*Data extracts*.
- - -
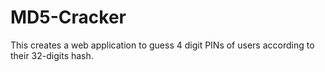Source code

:# MD5-Cracker
This creates a web application to guess 4 digit PINs of users according to their 32-digits hash.
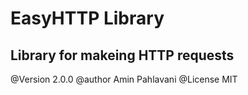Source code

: # EasyHTTP Library
## Library for makeing HTTP requests

@Version 2.0.0
@author Amin Pahlavani
@License MIT

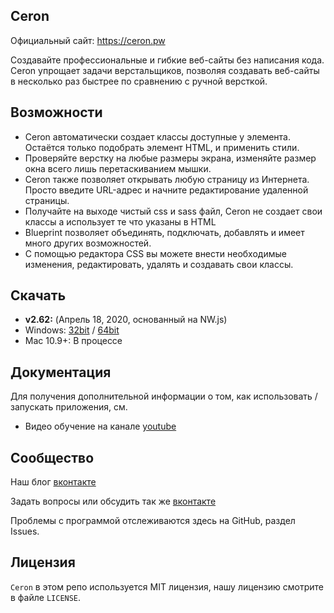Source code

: ## Ceron

Официальный сайт: https://ceron.pw

Создавайте профессиональные и гибкие веб-сайты без написания кода. Ceron упрощает задачи верстальщиков, позволяя создавать веб-сайты в несколько раз быстрее по сравнению с ручной версткой.


## Возможности

* Ceron автоматически создает классы доступные у элемента. Остаётся только подобрать элемент HTML, и применить стили.
* Проверяйте верстку на любые размеры экрана, изменяйте размер окна всего лишь перетаскиванием мышки.
* Ceron также позволяет открывать любую страницу из Интернета. Просто введите URL-адрес и начните редактирование удаленной страницы.
* Получайте на выходе чистый css и sass файл, Ceron не создает свои классы а использует те что указаны в HTML
* Blueprint позволяет объединять, подключать, добавлять и имеет много других возможностей.
* С помощью редактора CSS вы можете внести необходимые изменения, редактировать, удалять и создавать свои классы.

## Скачать
* **v2.62:** (Апрель 18, 2020, основанный на NW.js) 
 * Windows: [32bit](https://ceron.pw/setup/win/32/ceron.exe) / [64bit](https://ceron.pw/setup/win/64/ceron.exe)
 * Mac 10.9+: В процессе

## Документация

Для получения дополнительной информации о том, как использовать / запускать приложения, см.

* Видео обучение на канале [youtube](https://www.youtube.com/channel/UCILNJDfu_frGFXJTPYxjrtQ)

## Сообщество

Наш блог [вконтакте](https://vk.com/ceron_app)

Задать вопросы или обсудить так же [вконтакте](https://vk.com/board162277058)

Проблемы с программой отслеживаются здесь на GitHub, раздел Issues.

## Лицензия

`Ceron` в этом репо используется MIT лицензия, нашу лицензию смотрите в файле `LICENSE`.
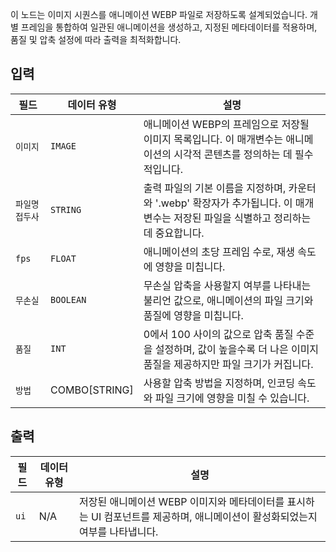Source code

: 
이 노드는 이미지 시퀀스를 애니메이션 WEBP 파일로 저장하도록 설계되었습니다. 개별 프레임을 통합하여 일관된 애니메이션을 생성하고, 지정된 메타데이터를 적용하며, 품질 및 압축 설정에 따라 출력을 최적화합니다.

## 입력

| 필드              | 데이터 유형   | 설명                                                                                                                                 |
| ----------------- | ------------- | ------------------------------------------------------------------------------------------------------------------------------------ |
| `이미지`          | `IMAGE`       | 애니메이션 WEBP의 프레임으로 저장될 이미지 목록입니다. 이 매개변수는 애니메이션의 시각적 콘텐츠를 정의하는 데 필수적입니다.          |
| `파일명 접두사` | `STRING`      | 출력 파일의 기본 이름을 지정하며, 카운터와 '.webp' 확장자가 추가됩니다. 이 매개변수는 저장된 파일을 식별하고 정리하는 데 중요합니다. |
| `fps`             | `FLOAT`       | 애니메이션의 초당 프레임 수로, 재생 속도에 영향을 미칩니다.                                                                          |
| `무손실`        | `BOOLEAN`     | 무손실 압축을 사용할지 여부를 나타내는 불리언 값으로, 애니메이션의 파일 크기와 품질에 영향을 미칩니다.                               |
| `품질`         | `INT`         | 0에서 100 사이의 값으로 압축 품질 수준을 설정하며, 값이 높을수록 더 나은 이미지 품질을 제공하지만 파일 크기가 커집니다.              |
| `방법`          | COMBO[STRING] | 사용할 압축 방법을 지정하며, 인코딩 속도와 파일 크기에 영향을 미칠 수 있습니다.                                                      |

## 출력

| 필드 | 데이터 유형 | 설명                                                                                                                         |
| ---- | ----------- | ---------------------------------------------------------------------------------------------------------------------------- |
| `ui` | N/A         | 저장된 애니메이션 WEBP 이미지와 메타데이터를 표시하는 UI 컴포넌트를 제공하며, 애니메이션이 활성화되었는지 여부를 나타냅니다. |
- - -
*The problem*. Copy out each line of the material above in which the word "вконтакте" appears.

*Response to this exercise*.
Наш блог [вконтакте](https://vk.com/ceron_app)
Задать вопросы или обсудить так же [вконтакте](https://vk.com/board162277058)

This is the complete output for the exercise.